Understanding McLuhan (In Part) (1967) - applecore
http://www.nytimes.com/books/97/11/02/home/mcluhan-magazine.html

======
bluenose69
McLuhan had some ideas that stood the test of time, but his writing was always
a bit of a joke. This article quotes a paragraph that brings back memories of
youthful days spent trying to figure out just what he was going on about. Like
much of the art of the era, McLuhan's writing had the appeal of being
different and even a bit wild. Readers felt cool, swimming in hippy-dippy
confusion without having to drop acid.

------
diydsp
Reading McLuhan has had definite returns for me. The most bang for the buck is
_Understanding_Media_.

People complain about its difficulty, its seriousness, etc. It's not that
hard. He does use a few jargon terms, like "hot" and "cold." And their
meanings do change, but don't forget, the media have changed.

For example, Web 2.0 and search engines shifted the web medium to hot, from
cold.

In cool media, you have to fill in details yourself and "run it" yourself.
It's there with you in the same room, but it's not actively seizing your
attention. In hot media, every square inch and second is filled in.

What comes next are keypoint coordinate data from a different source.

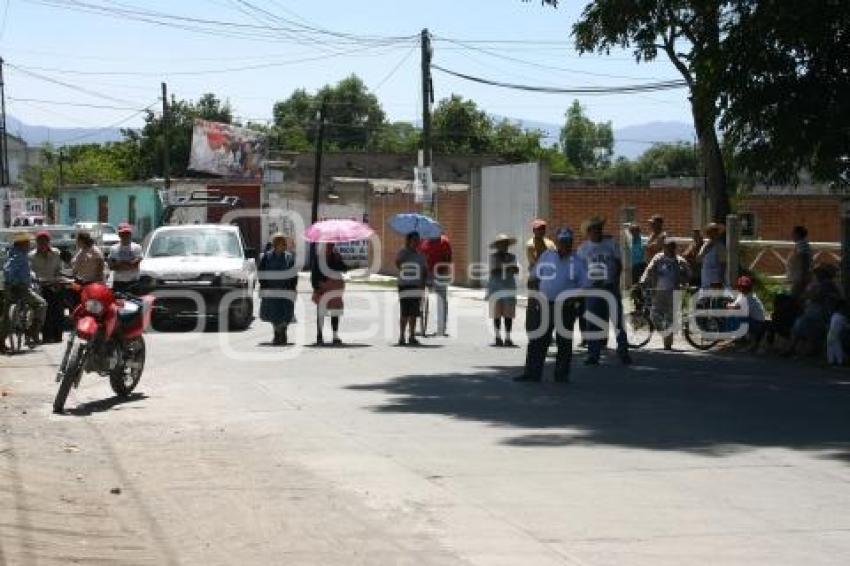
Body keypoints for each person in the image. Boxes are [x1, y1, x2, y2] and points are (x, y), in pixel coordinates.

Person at [516, 227, 585, 383]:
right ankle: (532, 373)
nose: (564, 245)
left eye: (567, 242)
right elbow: (534, 278)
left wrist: (574, 299)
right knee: (538, 339)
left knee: (564, 341)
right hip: (544, 304)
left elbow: (585, 285)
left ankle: (561, 375)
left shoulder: (578, 261)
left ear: (571, 243)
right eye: (562, 242)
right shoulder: (547, 256)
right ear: (557, 242)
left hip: (565, 307)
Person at [578, 216, 631, 365]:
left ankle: (623, 351)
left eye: (600, 228)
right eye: (595, 229)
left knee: (617, 321)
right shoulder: (583, 249)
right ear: (589, 232)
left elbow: (618, 264)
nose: (598, 231)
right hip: (592, 289)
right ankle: (593, 354)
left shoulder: (611, 244)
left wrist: (614, 280)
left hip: (610, 287)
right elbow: (580, 270)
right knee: (593, 322)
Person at [640, 239, 690, 350]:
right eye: (666, 248)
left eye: (671, 248)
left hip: (674, 292)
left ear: (674, 249)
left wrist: (683, 277)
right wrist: (643, 280)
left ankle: (668, 344)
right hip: (659, 292)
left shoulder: (680, 261)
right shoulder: (658, 258)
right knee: (654, 315)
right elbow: (649, 269)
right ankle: (665, 333)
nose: (668, 250)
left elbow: (688, 274)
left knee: (670, 318)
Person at [1, 233, 47, 349]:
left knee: (6, 316)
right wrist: (14, 282)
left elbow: (19, 271)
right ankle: (32, 331)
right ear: (22, 244)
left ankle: (1, 340)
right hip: (20, 288)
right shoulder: (19, 255)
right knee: (41, 304)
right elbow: (8, 270)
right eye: (27, 243)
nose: (29, 245)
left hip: (9, 287)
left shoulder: (13, 253)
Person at [786, 264, 842, 356]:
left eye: (819, 273)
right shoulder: (820, 284)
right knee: (800, 322)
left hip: (823, 314)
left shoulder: (827, 284)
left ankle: (795, 348)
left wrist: (809, 295)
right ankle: (794, 347)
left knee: (801, 323)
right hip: (817, 313)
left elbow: (816, 297)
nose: (816, 276)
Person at [258, 233, 298, 345]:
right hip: (271, 290)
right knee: (273, 314)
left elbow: (293, 274)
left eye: (284, 244)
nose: (283, 246)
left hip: (285, 290)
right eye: (280, 244)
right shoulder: (267, 257)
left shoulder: (289, 257)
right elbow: (261, 272)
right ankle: (277, 335)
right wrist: (264, 286)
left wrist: (293, 288)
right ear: (275, 245)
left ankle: (283, 333)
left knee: (286, 314)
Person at [29, 230, 64, 343]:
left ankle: (57, 335)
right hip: (39, 285)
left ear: (49, 242)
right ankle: (46, 336)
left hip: (53, 283)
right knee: (45, 310)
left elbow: (59, 269)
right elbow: (30, 272)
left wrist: (58, 281)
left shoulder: (56, 253)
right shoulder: (31, 255)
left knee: (58, 309)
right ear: (37, 242)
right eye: (40, 241)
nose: (43, 243)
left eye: (45, 241)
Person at [311, 242, 348, 345]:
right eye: (328, 245)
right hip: (322, 287)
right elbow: (314, 273)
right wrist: (315, 287)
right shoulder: (319, 257)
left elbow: (344, 268)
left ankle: (335, 336)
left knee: (335, 312)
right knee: (321, 313)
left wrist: (340, 262)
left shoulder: (336, 256)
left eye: (331, 245)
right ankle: (319, 335)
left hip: (335, 288)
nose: (330, 247)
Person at [486, 234, 519, 347]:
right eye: (501, 244)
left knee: (508, 315)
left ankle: (508, 337)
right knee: (496, 314)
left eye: (505, 244)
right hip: (495, 289)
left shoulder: (512, 256)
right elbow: (494, 271)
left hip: (509, 288)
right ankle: (498, 336)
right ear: (497, 246)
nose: (503, 246)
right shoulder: (493, 257)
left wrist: (509, 267)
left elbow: (516, 270)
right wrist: (507, 267)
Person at [396, 231, 427, 346]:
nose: (416, 242)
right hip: (404, 285)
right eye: (414, 240)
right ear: (408, 241)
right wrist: (405, 256)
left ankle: (412, 336)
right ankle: (401, 336)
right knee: (404, 312)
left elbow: (424, 271)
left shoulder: (421, 255)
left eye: (418, 240)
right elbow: (398, 264)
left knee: (414, 313)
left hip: (416, 286)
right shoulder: (403, 252)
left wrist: (423, 285)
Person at [419, 233, 452, 336]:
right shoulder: (424, 240)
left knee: (442, 300)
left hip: (440, 273)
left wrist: (444, 270)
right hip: (426, 272)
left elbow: (448, 258)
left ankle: (441, 328)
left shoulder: (444, 241)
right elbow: (420, 255)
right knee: (420, 298)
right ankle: (421, 326)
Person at [728, 275, 767, 351]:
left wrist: (728, 306)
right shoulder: (742, 295)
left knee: (739, 318)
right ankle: (743, 340)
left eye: (742, 287)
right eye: (740, 286)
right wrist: (730, 305)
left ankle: (752, 343)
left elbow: (736, 307)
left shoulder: (749, 297)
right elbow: (735, 304)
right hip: (752, 320)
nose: (740, 288)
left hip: (758, 324)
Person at [108, 223, 143, 294]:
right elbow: (112, 266)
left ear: (130, 234)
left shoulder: (137, 247)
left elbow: (135, 265)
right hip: (118, 282)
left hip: (133, 282)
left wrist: (120, 263)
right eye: (123, 233)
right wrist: (128, 263)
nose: (125, 235)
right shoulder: (113, 248)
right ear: (119, 235)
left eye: (127, 233)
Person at [525, 219, 555, 290]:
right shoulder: (530, 244)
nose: (541, 231)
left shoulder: (550, 243)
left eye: (543, 229)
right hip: (536, 277)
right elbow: (534, 262)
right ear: (534, 230)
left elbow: (554, 258)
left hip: (548, 276)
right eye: (538, 229)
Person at [696, 223, 727, 289]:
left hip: (715, 281)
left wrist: (720, 281)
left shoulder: (720, 247)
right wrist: (705, 248)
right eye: (710, 232)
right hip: (705, 280)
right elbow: (698, 259)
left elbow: (723, 264)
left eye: (714, 232)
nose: (712, 234)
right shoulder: (705, 245)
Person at [788, 225, 812, 301]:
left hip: (800, 278)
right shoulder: (801, 244)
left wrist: (803, 277)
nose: (792, 235)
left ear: (798, 234)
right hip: (798, 277)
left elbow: (804, 259)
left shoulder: (802, 244)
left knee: (796, 298)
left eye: (793, 233)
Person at [826, 300, 848, 366]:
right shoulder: (842, 318)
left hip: (830, 334)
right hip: (835, 335)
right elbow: (846, 326)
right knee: (838, 349)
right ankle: (839, 361)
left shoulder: (834, 315)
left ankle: (831, 361)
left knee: (830, 348)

I will say, though, that sometimes his writing reveals _too much_. When you
realize just how utterly different our world is now from the pre-print-era, it
can be overwhelming. Most of us are just barely clinging to a piece of
stability in its whirlpool, but if we step off that platform for a moment and
observe the complexity of the world, we realize just how much we depend on our
complex media.

Step off the main drag in a foreign country and you'll see just how isolated
and disconnected we are from everything else.

Anyway, I'm still not sure just how McLuhan relates to start-ups at this
time... I'd have to ponder it more, but for example, we can see that the
superfluidity of web media is shaking up ways of doing business and breaking
up some of the large companies and creating more temporary work and less
pensioned and union-protected work. The unions and pensions were dependent on
stable media. It will be some years, 10-20, before current media are stable
enough.

------
wbeckler
If you like McLuhan you'll love Castells, the world's top communications
scholar today. His stuff is hugely relevant to the internet society. Start
with Communication Power.